[Extracted data entries]
▬▬▬
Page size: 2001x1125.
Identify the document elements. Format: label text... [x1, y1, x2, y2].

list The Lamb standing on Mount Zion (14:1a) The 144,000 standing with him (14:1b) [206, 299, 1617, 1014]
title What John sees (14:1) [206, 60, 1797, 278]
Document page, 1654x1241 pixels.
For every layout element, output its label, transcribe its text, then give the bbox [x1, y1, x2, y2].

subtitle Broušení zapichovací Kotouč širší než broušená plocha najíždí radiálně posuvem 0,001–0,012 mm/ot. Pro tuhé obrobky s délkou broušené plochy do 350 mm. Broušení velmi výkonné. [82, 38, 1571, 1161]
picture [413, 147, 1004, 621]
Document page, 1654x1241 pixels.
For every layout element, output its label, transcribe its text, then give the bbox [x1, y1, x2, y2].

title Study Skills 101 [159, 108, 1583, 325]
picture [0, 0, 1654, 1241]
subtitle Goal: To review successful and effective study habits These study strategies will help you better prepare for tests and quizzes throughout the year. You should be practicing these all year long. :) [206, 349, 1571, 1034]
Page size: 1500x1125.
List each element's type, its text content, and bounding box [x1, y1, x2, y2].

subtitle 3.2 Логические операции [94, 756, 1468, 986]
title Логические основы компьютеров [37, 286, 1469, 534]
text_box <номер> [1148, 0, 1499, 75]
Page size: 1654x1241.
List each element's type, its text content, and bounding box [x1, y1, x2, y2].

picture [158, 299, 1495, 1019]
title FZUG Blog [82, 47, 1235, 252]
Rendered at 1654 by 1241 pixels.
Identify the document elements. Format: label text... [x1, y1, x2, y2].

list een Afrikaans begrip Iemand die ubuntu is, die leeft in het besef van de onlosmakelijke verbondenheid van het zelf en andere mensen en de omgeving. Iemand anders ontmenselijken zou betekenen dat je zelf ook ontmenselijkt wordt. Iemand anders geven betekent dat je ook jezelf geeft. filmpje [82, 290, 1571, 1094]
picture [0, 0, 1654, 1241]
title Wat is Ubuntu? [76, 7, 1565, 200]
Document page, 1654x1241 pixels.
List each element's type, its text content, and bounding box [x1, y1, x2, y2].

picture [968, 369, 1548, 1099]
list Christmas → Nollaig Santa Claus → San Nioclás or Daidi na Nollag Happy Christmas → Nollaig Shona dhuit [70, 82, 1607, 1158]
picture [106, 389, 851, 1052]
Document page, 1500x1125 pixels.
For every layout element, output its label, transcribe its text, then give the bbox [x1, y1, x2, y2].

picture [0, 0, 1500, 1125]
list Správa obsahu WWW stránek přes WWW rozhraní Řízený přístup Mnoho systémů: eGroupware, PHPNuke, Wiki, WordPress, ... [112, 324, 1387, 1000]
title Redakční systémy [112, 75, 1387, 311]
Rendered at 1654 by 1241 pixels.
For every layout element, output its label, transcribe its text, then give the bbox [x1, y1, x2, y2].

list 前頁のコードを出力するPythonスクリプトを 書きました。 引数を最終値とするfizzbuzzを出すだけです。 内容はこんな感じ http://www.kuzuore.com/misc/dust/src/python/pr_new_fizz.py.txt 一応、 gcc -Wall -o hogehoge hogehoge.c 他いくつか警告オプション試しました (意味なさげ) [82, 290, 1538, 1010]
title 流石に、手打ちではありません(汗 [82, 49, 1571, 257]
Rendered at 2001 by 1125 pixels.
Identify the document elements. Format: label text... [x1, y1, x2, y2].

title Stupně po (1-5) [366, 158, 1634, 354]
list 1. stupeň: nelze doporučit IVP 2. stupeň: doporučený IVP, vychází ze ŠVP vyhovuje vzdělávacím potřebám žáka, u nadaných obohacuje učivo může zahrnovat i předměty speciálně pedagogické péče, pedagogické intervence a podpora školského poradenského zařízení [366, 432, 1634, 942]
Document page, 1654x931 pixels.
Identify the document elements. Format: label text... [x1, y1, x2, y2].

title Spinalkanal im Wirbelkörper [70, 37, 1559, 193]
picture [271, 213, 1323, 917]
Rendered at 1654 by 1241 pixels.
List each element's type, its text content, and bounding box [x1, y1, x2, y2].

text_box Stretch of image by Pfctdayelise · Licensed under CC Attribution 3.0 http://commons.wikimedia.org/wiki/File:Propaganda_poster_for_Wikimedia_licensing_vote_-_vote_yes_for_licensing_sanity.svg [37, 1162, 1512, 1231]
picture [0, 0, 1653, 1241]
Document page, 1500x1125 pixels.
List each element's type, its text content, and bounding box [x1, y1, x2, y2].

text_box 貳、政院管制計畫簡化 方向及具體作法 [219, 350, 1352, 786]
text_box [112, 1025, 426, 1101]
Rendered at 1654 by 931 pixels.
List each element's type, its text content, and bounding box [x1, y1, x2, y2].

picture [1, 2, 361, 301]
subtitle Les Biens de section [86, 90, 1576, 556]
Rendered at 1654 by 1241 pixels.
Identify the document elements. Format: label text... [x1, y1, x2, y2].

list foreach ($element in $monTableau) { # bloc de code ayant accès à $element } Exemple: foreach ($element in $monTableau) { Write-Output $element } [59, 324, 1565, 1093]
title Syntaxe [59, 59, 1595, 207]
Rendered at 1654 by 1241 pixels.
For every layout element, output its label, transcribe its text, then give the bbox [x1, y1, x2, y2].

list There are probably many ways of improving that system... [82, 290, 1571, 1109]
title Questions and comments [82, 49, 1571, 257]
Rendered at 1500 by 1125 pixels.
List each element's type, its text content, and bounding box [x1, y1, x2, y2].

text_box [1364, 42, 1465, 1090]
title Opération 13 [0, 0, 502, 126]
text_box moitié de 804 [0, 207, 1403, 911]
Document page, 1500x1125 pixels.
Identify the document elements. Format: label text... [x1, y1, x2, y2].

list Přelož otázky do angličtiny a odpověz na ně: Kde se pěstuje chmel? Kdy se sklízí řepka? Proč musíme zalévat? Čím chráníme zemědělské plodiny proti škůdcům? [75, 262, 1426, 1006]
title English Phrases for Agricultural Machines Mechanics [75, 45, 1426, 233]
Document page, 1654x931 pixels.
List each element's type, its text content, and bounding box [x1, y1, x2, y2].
▬▬▬
Write out every line of the listing above verbatim, from the first entry to the last.

FINAL RESULT ::
Page size: 2001x1125.
Identify the document elements. Format: label text... [x1, y1, x2, y2].

list The Lamb standing on Mount Zion (14:1a) The 144,000 standing with him (14:1b) [206, 299, 1617, 1014]
title What John sees (14:1) [206, 60, 1797, 278]
Document page, 1654x1241 pixels.
For every layout element, output its label, transcribe its text, then give the bbox [x1, y1, x2, y2].

subtitle Broušení zapichovací Kotouč širší než broušená plocha najíždí radiálně posuvem 0,001–0,012 mm/ot. Pro tuhé obrobky s délkou broušené plochy do 350 mm. Broušení velmi výkonné. [82, 38, 1571, 1161]
picture [413, 147, 1004, 621]
Document page, 1654x1241 pixels.
For every layout element, output its label, transcribe its text, then give the bbox [x1, y1, x2, y2].

title Study Skills 101 [159, 108, 1583, 325]
picture [0, 0, 1654, 1241]
subtitle Goal: To review successful and effective study habits These study strategies will help you better prepare for tests and quizzes throughout the year. You should be practicing these all year long. :) [206, 349, 1571, 1034]
Page size: 1500x1125.
List each element's type, its text content, and bounding box [x1, y1, x2, y2].

subtitle 3.2 Логические операции [94, 756, 1468, 986]
title Логические основы компьютеров [37, 286, 1469, 534]
text_box <номер> [1148, 0, 1499, 75]
Page size: 1654x1241.
List each element's type, its text content, and bounding box [x1, y1, x2, y2].

picture [158, 299, 1495, 1019]
title FZUG Blog [82, 47, 1235, 252]
Rendered at 1654 by 1241 pixels.
Identify the document elements. Format: label text... [x1, y1, x2, y2].

list een Afrikaans begrip Iemand die ubuntu is, die leeft in het besef van de onlosmakelijke verbondenheid van het zelf en andere mensen en de omgeving. Iemand anders ontmenselijken zou betekenen dat je zelf ook ontmenselijkt wordt. Iemand anders geven betekent dat je ook jezelf geeft. filmpje [82, 290, 1571, 1094]
picture [0, 0, 1654, 1241]
title Wat is Ubuntu? [76, 7, 1565, 200]
Document page, 1654x1241 pixels.
List each element's type, its text content, and bounding box [x1, y1, x2, y2].

picture [968, 369, 1548, 1099]
list Christmas → Nollaig Santa Claus → San Nioclás or Daidi na Nollag Happy Christmas → Nollaig Shona dhuit [70, 82, 1607, 1158]
picture [106, 389, 851, 1052]
Document page, 1500x1125 pixels.
For every layout element, output its label, transcribe its text, then give the bbox [x1, y1, x2, y2].

picture [0, 0, 1500, 1125]
list Správa obsahu WWW stránek přes WWW rozhraní Řízený přístup Mnoho systémů: eGroupware, PHPNuke, Wiki, WordPress, ... [112, 324, 1387, 1000]
title Redakční systémy [112, 75, 1387, 311]
Rendered at 1654 by 1241 pixels.
For every layout element, output its label, transcribe its text, then give the bbox [x1, y1, x2, y2].

list 前頁のコードを出力するPythonスクリプトを 書きました。 引数を最終値とするfizzbuzzを出すだけです。 内容はこんな感じ http://www.kuzuore.com/misc/dust/src/python/pr_new_fizz.py.txt 一応、 gcc -Wall -o hogehoge hogehoge.c 他いくつか警告オプション試しました (意味なさげ) [82, 290, 1538, 1010]
title 流石に、手打ちではありません(汗 [82, 49, 1571, 257]
Rendered at 2001 by 1125 pixels.
Identify the document elements. Format: label text... [x1, y1, x2, y2].

title Stupně po (1-5) [366, 158, 1634, 354]
list 1. stupeň: nelze doporučit IVP 2. stupeň: doporučený IVP, vychází ze ŠVP vyhovuje vzdělávacím potřebám žáka, u nadaných obohacuje učivo může zahrnovat i předměty speciálně pedagogické péče, pedagogické intervence a podpora školského poradenského zařízení [366, 432, 1634, 942]
Document page, 1654x931 pixels.
Identify the document elements. Format: label text... [x1, y1, x2, y2].

title Spinalkanal im Wirbelkörper [70, 37, 1559, 193]
picture [271, 213, 1323, 917]
Rendered at 1654 by 1241 pixels.
List each element's type, its text content, and bounding box [x1, y1, x2, y2].

text_box Stretch of image by Pfctdayelise · Licensed under CC Attribution 3.0 http://commons.wikimedia.org/wiki/File:Propaganda_poster_for_Wikimedia_licensing_vote_-_vote_yes_for_licensing_sanity.svg [37, 1162, 1512, 1231]
picture [0, 0, 1653, 1241]
Document page, 1500x1125 pixels.
List each element's type, its text content, and bounding box [x1, y1, x2, y2].

text_box 貳、政院管制計畫簡化 方向及具體作法 [219, 350, 1352, 786]
text_box [112, 1025, 426, 1101]
Rendered at 1654 by 931 pixels.
List each element's type, its text content, and bounding box [x1, y1, x2, y2].

picture [1, 2, 361, 301]
subtitle Les Biens de section [86, 90, 1576, 556]
Rendered at 1654 by 1241 pixels.
Identify the document elements. Format: label text... [x1, y1, x2, y2].

list foreach ($element in $monTableau) { # bloc de code ayant accès à $element } Exemple: foreach ($element in $monTableau) { Write-Output $element } [59, 324, 1565, 1093]
title Syntaxe [59, 59, 1595, 207]
Rendered at 1654 by 1241 pixels.
For every layout element, output its label, transcribe its text, then give the bbox [x1, y1, x2, y2].

list There are probably many ways of improving that system... [82, 290, 1571, 1109]
title Questions and comments [82, 49, 1571, 257]
Rendered at 1500 by 1125 pixels.
List each element's type, its text content, and bounding box [x1, y1, x2, y2].

text_box [1364, 42, 1465, 1090]
title Opération 13 [0, 0, 502, 126]
text_box moitié de 804 [0, 207, 1403, 911]
Document page, 1500x1125 pixels.
Identify the document elements. Format: label text... [x1, y1, x2, y2].

list Přelož otázky do angličtiny a odpověz na ně: Kde se pěstuje chmel? Kdy se sklízí řepka? Proč musíme zalévat? Čím chráníme zemědělské plodiny proti škůdcům? [75, 262, 1426, 1006]
title English Phrases for Agricultural Machines Mechanics [75, 45, 1426, 233]
Document page, 1654x931 pixels.
List each element's type, its text content, and bounding box [x1, y1, x2, y2].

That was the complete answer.